**To do:**
Each line that includes "title" must be copied from the records.

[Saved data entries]
____________
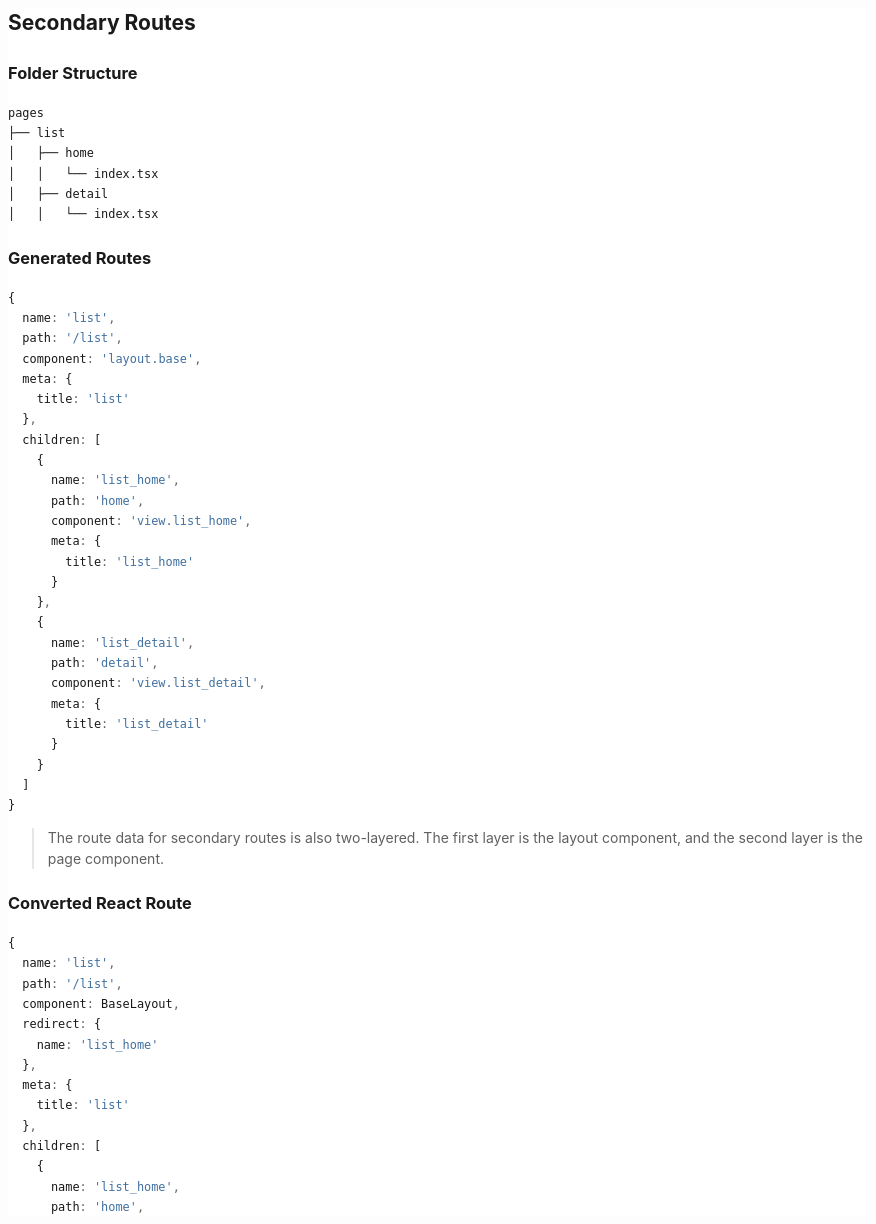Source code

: ## Secondary Routes

### Folder Structure

```
pages
├── list
│   ├── home
│   │   └── index.tsx
│   ├── detail
│   │   └── index.tsx
```

### Generated Routes

```ts
{
  name: 'list',
  path: '/list',
  component: 'layout.base',
  meta: {
    title: 'list'
  },
  children: [
    {
      name: 'list_home',
      path: 'home',
      component: 'view.list_home',
      meta: {
        title: 'list_home'
      }
    },
    {
      name: 'list_detail',
      path: 'detail',
      component: 'view.list_detail',
      meta: {
        title: 'list_detail'
      }
    }
  ]
}
```

> The route data for secondary routes is also two-layered. The first layer is the layout component, and the second layer is the page component.

### Converted React Route

```ts
{
  name: 'list',
  path: '/list',
  component: BaseLayout,
  redirect: {
    name: 'list_home'
  },
  meta: {
    title: 'list'
  },
  children: [
    {
      name: 'list_home',
      path: 'home',
```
____________
**Exercise response:**
    title: 'list'
        title: 'list_home'
        title: 'list_detail'
    title: 'list'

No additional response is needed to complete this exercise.